A graph may be generated not to add or construct a new topological structure, but only to update its node and edge attributes, under the same topology. This is called graph evolution, and is generally used to model the temporal dynamics of physical systems, for instance, particle-particle interactions in physics may be modeled in a graph, as node-node interactions with edge attributes. During evolution, if additional nodes and edges are also incorporated, we would say that the graph is evolved with a flavor of topological generation. The figure shows that encodings for a number of input subgraphs are learnt through a GNN, which are then learnt to be decoded through a Generator (Decoder) module, that evolves a given input graph, owing to specific criteria.

Reinforcement Learning

Reinforcement Learning

We have a set of agent(s) and an environment (consisting of multiple objects) as two disjoint entities. The aim of the agent(s) is to achieve a goal in a sequential decision-making task, under environmental constraints. The objects may collectively or non-collectively affect the environment internally, while the agent(s) collaboratively or competitively may affect the environment through external interaction, and they may share different amounts of information amongst themselves while doing so. The agent(s) would take action(s) to make their decisions, and the environment would send signals to help the agent(s). When the signals are explicit, the learning is through reinforcement, else it is through some form of entanglement between the agent(s) and the environment, which may or may not require initiation.

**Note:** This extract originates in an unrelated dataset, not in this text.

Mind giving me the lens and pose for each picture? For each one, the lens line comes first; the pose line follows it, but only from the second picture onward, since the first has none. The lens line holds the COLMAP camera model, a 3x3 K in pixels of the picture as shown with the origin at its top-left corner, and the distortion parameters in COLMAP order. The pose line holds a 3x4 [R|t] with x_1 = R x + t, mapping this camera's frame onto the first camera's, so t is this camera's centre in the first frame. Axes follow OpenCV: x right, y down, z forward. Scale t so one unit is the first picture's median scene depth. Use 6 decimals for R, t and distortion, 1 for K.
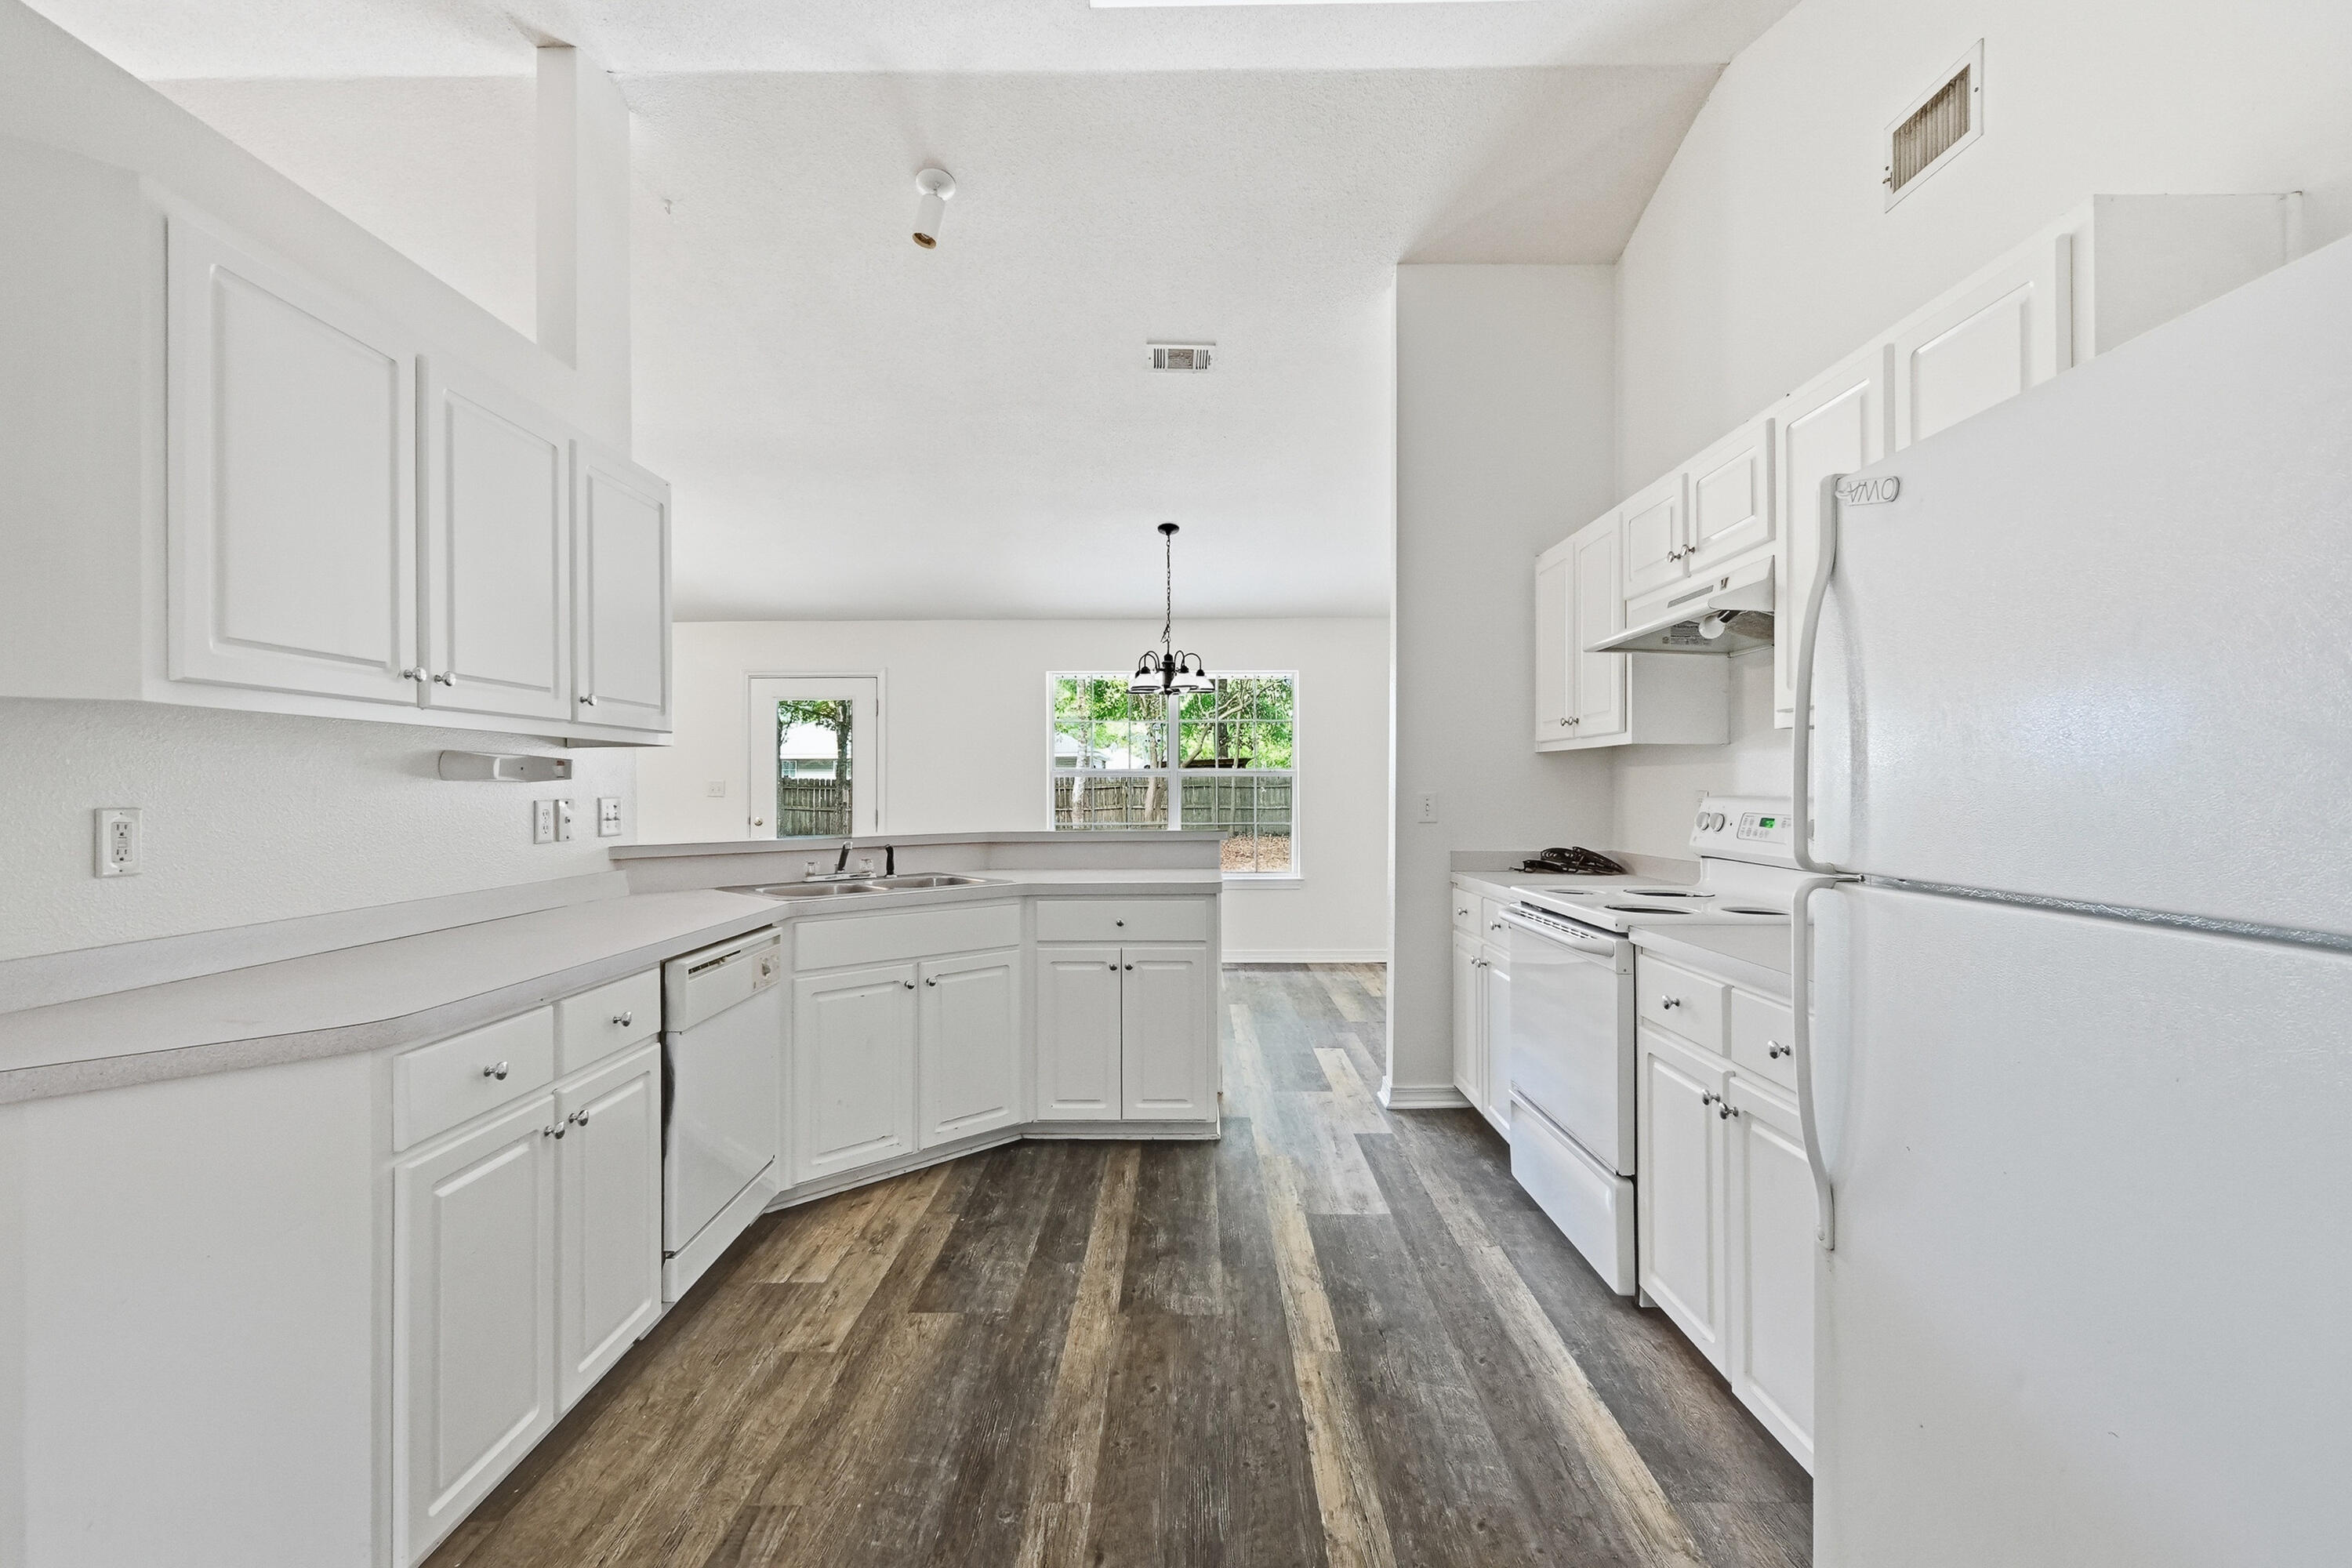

At each instance of time, both the environment and the agent(s) have an encoding of their past history in the form of states. When the agent(s) can fully observe the environment’s states, they would normally copy them to their own state. However, when the environment’s states are only partially observable, the agent(s) may augment their state by adding a portion from their own history as well. This entire process of sequentially un-charting the environment’s functionality through state observation, actions, and signals is only required when the agent(s) do not know of a mathematical or mathematically solvable model of the environment.